Supplicating God against one’s enemies is not forbidden; in fact, it is recommended that people ask for victory when being attacked or occupied. For example, the situation in occupied Palestine is extremely difficult and unjust. It is the Palestinians’ right to ask God to relieve them of the tyranny from which they suffer. However, it also important not to generalize and associate those who are peaceful with the true aggressors. The Prophet  spoke well of the Jews, Mukhayraq and Rifāʿah, and his own wife Ṣafiyyah had Jewish relatives that she continued to visit on Sabbath. The idea that all Jews are evil is as absurd as the idea that all Muslims are terrorists. In our interdependent and pluralistic world, avoiding the pre-modern attitudes that set groups against one another has never been more important. Many Jewish thinkers have condemned the occupation and are among the most vociferous critics of Israeli injustice. An example of an excellent prayer to make when oppressed or occupied is al-Duʿā’ al-Nāṣirī which was written by a Moroccan scholar. In fact, many Moroccans believe that Morocco was freed from the French because that particular prayer was read nationwide during the French occupation.

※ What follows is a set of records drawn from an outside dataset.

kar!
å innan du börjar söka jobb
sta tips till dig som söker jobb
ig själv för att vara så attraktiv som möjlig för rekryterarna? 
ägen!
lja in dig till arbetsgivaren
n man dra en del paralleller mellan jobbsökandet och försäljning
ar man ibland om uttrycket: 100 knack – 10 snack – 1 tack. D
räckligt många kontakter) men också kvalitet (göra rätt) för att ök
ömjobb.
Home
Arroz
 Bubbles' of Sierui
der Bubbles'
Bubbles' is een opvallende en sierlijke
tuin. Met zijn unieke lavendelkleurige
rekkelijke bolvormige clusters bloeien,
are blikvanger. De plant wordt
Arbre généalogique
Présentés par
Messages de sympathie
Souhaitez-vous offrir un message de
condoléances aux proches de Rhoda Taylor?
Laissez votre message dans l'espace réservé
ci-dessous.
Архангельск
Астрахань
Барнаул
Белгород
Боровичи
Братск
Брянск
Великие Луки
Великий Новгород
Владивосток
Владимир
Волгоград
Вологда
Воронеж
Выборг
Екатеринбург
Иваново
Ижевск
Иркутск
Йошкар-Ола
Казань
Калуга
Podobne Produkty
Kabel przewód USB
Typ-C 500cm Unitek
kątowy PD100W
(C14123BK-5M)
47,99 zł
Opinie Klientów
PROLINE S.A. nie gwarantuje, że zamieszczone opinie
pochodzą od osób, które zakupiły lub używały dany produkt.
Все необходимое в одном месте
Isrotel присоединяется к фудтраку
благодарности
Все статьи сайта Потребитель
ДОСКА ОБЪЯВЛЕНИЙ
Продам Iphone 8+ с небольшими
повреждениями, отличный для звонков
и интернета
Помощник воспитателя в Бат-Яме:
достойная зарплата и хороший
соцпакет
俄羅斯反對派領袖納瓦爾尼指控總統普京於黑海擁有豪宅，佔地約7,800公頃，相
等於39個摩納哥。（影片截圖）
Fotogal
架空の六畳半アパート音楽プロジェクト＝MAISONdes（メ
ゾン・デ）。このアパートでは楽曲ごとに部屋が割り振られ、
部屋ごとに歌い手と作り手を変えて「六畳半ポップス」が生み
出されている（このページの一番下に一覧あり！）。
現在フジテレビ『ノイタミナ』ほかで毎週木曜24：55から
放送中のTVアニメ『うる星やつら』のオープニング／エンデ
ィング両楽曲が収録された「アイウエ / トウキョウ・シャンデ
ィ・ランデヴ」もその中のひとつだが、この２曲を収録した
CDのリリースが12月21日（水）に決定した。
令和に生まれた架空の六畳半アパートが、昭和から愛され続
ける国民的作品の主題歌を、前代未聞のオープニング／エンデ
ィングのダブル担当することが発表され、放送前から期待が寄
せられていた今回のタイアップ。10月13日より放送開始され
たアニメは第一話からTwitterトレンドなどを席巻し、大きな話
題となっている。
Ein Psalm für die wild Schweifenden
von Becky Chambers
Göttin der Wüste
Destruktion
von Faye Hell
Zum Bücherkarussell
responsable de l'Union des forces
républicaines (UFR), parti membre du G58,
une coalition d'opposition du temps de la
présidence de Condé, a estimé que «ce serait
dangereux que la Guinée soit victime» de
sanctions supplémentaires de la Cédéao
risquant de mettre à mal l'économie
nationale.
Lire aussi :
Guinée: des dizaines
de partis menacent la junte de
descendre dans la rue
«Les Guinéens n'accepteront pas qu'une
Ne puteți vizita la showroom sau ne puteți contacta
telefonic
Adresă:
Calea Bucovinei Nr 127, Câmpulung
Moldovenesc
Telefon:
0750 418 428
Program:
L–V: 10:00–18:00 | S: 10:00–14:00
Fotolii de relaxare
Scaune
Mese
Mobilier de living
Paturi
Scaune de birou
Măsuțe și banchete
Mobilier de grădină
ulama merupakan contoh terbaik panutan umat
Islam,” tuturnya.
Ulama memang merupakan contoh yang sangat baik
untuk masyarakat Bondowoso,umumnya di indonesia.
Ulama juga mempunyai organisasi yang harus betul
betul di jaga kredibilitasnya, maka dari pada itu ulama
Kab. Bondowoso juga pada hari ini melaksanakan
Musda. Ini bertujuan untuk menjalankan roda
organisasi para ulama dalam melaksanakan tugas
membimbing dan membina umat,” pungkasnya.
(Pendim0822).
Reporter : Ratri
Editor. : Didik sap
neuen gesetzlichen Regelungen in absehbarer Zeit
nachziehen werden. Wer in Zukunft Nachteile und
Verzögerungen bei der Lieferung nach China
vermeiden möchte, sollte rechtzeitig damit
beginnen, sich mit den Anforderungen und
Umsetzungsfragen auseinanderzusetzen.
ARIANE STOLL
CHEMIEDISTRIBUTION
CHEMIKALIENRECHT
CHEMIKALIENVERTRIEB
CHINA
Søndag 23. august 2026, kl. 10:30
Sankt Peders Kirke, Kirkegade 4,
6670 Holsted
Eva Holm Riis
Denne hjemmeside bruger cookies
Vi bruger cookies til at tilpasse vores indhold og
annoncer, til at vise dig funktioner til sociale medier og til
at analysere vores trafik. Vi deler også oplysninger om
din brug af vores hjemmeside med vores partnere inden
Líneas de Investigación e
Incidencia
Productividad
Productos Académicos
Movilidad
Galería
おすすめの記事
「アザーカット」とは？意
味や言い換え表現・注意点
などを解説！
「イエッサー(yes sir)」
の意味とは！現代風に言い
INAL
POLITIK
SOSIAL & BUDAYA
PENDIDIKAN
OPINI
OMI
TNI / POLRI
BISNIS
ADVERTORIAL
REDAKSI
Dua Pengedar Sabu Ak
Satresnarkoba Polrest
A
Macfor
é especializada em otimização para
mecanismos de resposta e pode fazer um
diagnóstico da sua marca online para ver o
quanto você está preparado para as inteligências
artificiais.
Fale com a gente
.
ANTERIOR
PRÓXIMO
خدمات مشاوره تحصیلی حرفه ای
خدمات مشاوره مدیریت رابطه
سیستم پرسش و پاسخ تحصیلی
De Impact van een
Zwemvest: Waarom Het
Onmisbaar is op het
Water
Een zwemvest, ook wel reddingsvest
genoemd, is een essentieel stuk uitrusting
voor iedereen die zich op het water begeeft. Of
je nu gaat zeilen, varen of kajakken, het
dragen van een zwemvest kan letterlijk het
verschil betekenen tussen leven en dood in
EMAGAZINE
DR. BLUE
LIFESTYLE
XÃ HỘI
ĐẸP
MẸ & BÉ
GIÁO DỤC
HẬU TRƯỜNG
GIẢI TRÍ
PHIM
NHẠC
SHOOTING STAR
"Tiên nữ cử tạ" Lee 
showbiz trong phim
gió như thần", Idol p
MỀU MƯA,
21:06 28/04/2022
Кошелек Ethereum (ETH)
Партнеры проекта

People can be transformed. The opponents of the Prophet  were particularly vicious against Muslims. Hind actually bit into the liver of the Prophet’s uncle, Ḥamzah, when he was martyred at the Battle of Uḥud. However, she later became Muslim, and hence became a Companion of the Prophet , a member of that special generation of humanity. In fact, she even narrated hadith that can be found in the well-known compilations. Repentance is a recourse that the Lord of the Worlds has given humanity. Reflecting on the ethic that the Qur’an communicates to us in the aforementioned passages reveals that there is strength in dealing nobly with people. It is simply a better way to live. The treatment for derision is to realize that the essence of mockery is to humiliate people. Those who mock people in this life shall be mocked in the Hereafter, for it is a divine law that God recompenses people with the like of what they have done.